Zikani Therapeutics, a US-based rare disease therapy developer spun out of Harvard University, closed a $7.5m series A1 round on Monday that involved Roche Venture Fund, the corporate venturing unit of pharmaceutical firm Roche, venture firm Advent Life Sciences and healthcare-focused fund Gurnet Point Capital. The series A1 capital is expected to support the optimisation of lead molecules that use ribosome modulation to treat rare genetic diseases such as class 1 cystic fibrosis and a mutation-driven variant of colon cancer. Zikani Therapeutics was previously called Macrolide Pharmaceuticals and last closed a $20m round in 2018 co-led by Roche Venture Fund, Gurnet Point and Advent as well as Novartis Venture Fund and SR One, respective strategic vehicles for pharmaceutical firms Novartis and GlaxoSmithKline. The same investors apart from Advent co-led a $22m series A round for Zikani closed in 2015. Biobot Analytics, a US-based wastewater sensor and analytics businesses founded on Massachusetts Institute of Technology (MIT) research, secured $4.2m yesterday to increase its seed round to $6.7m.
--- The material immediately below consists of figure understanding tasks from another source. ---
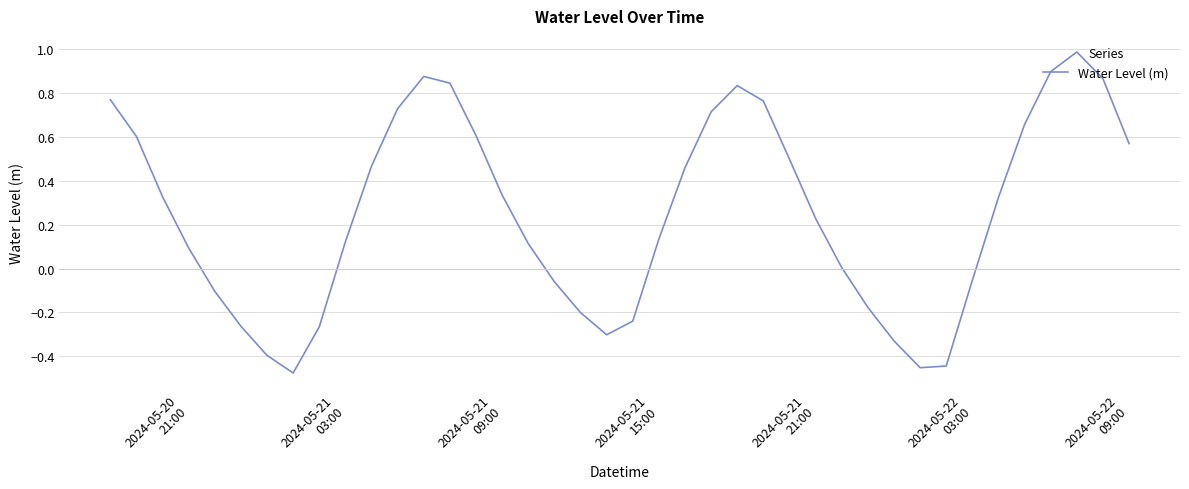

What is the difference between the maximum and minimum values?

1.5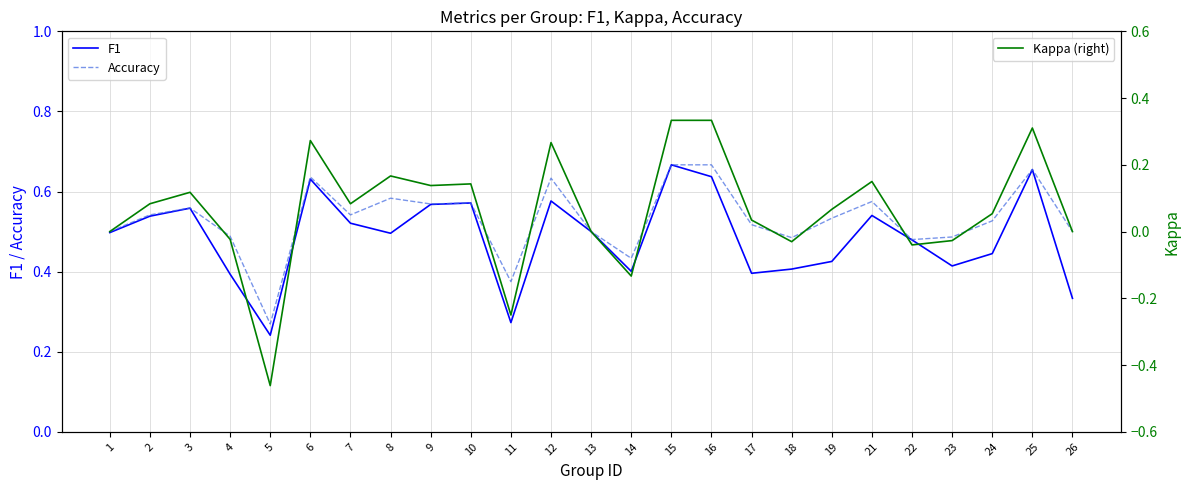

True or false: Kappa (right) and Accuracy cross at least once.

False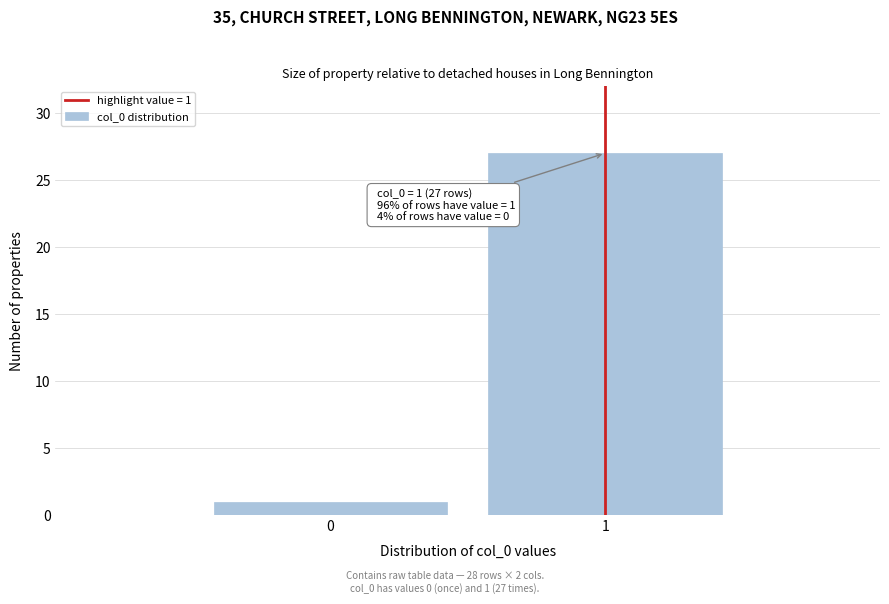

Reading left to right, what are all the values shown in this chart?

1	27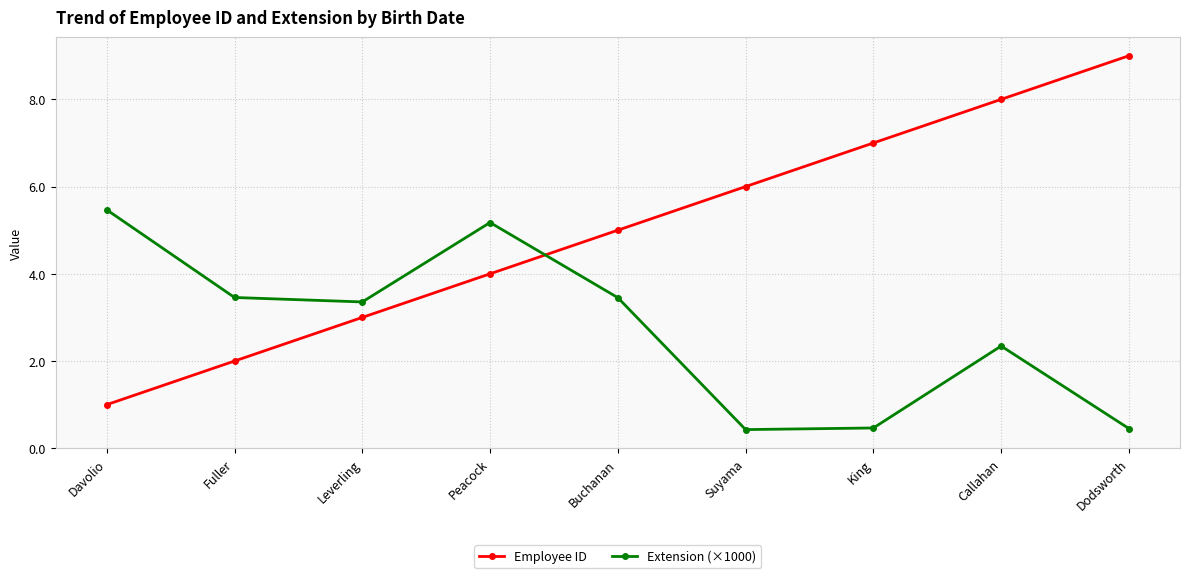

What is the greatest value displayed?

9.0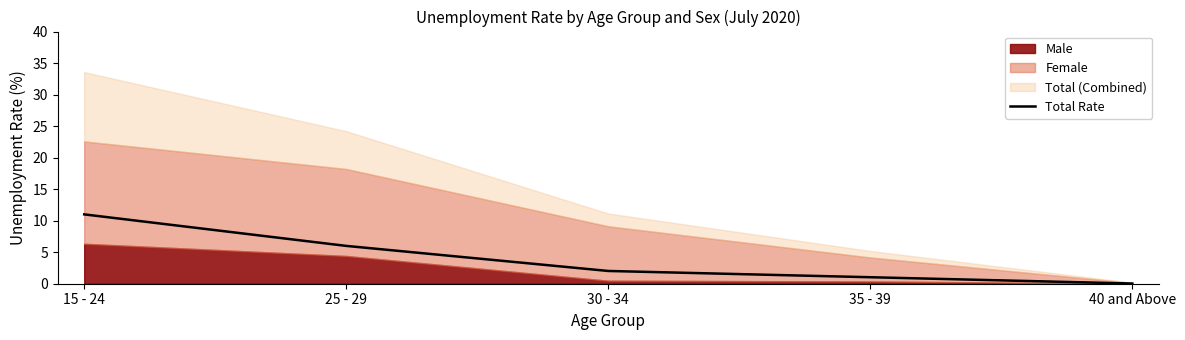

What is the value of the 2nd point from the left?

6.0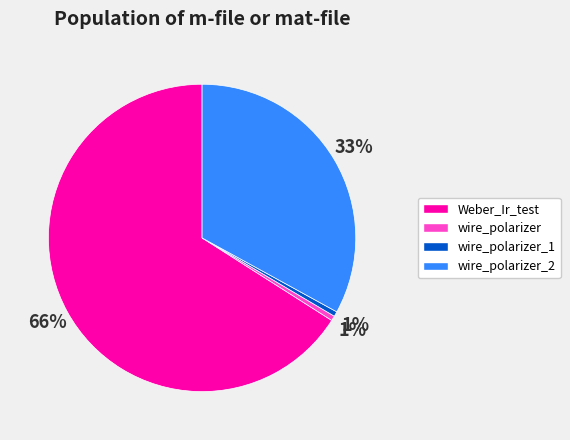

To the nearest percent, what is the combined percentage of Weber_Ir_test and wire_polarizer?

66%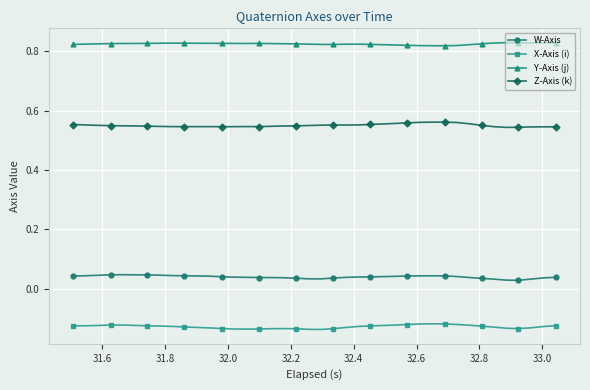

Rank the series by their average value, from highest to lowest.

Y-Axis (j), Z-Axis (k), W-Axis, X-Axis (i)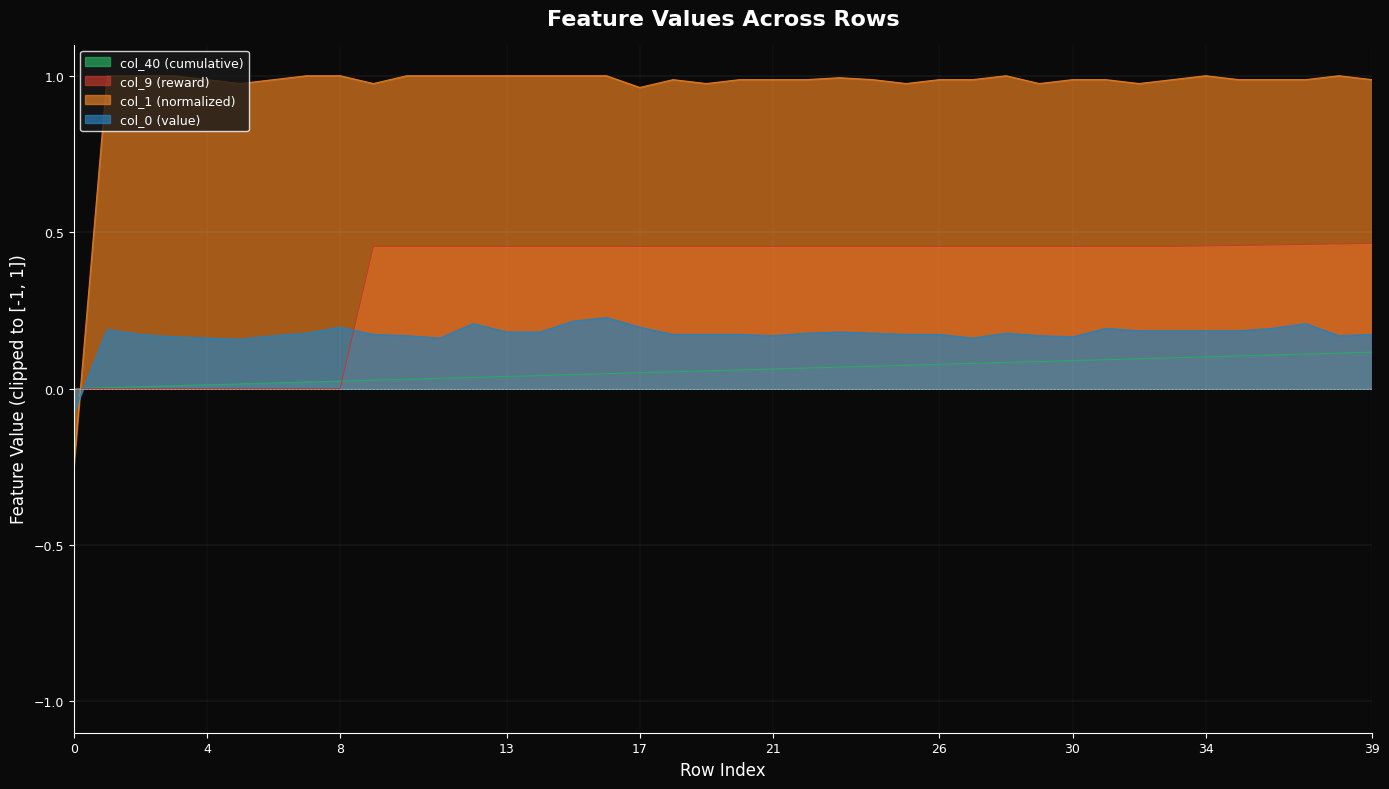

List the series in order of their peak value, lowest first.

col_40, col_0, col_9, col_1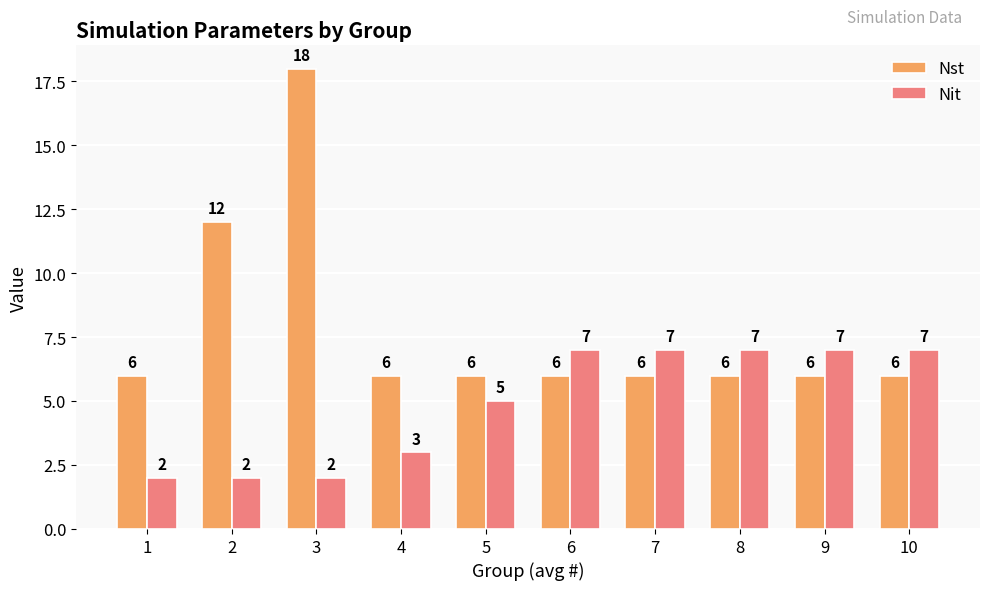

How many data points in Nst are above 6?

2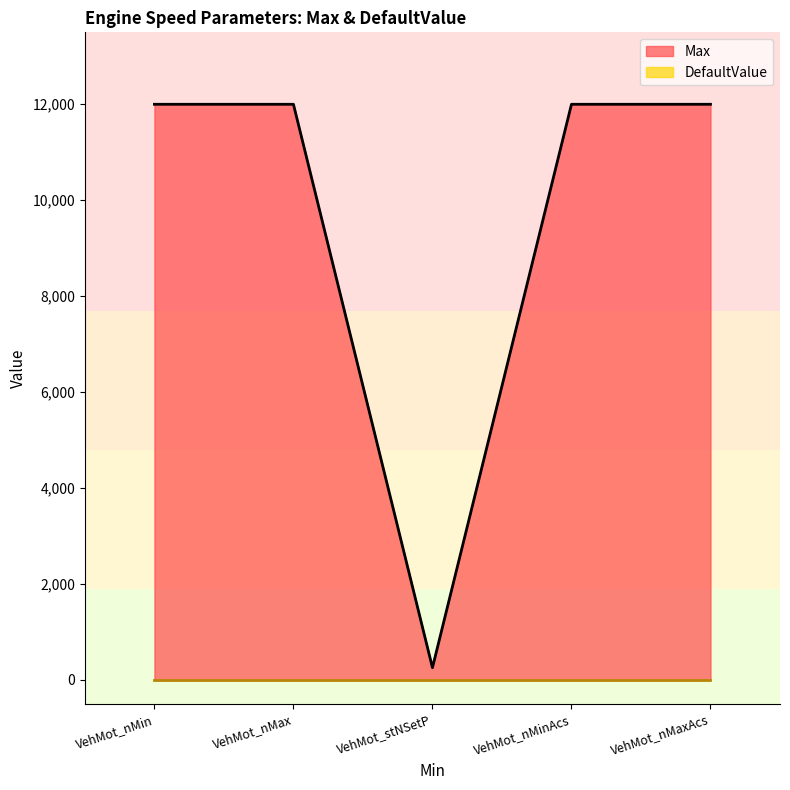

At which category does the chart reach its minimum across all series?

VehMot_stNSetP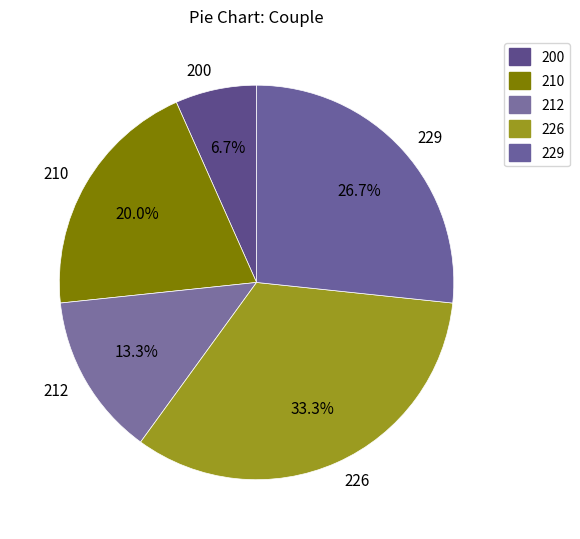

The 229 slice represents 27% of the pie. True or false?

True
The round was led by MIT’s tough tech fund The Engine with contributions from AmFam Institute Impact Fund, a vehicle aligned to mutual insurance firm American Family Insurance, accelerator Y Combinator and venture firm Data Collective. Founded in 2017, Biobot provides a lab service for measuring wastewater for quantities of drugs such as opioids in order to estimate narcotic consumption across urban populations. The additional cash will help apply the same approach to monitoring Sars-Cov 2 titers in wastewater in a bid to combat the coronavirus pandemic. Ekistic Ventures led Biobot’s initial $2.5m seed tranche in 2018 with participation from Y Combinator, Refractor Capital, Liquid 2 Ventures and undisclosed additional investors, according to GovTech Biz. Regional tech transfer office Satt Sayens has invested an undisclosed sum in Wittym, a France-based building information modelling software business exploiting University of Burgundy research. Wittym’s web-based software applies artificial intelligence (AI) to digital models of buildings to extract data on behalf of stakeholders in construction projects. The spinout extends engineering research conducted under Christophe Nicolle, a professor of computer science and co-founding lead for University of Burgundy’s distributed knowledge and AI unit.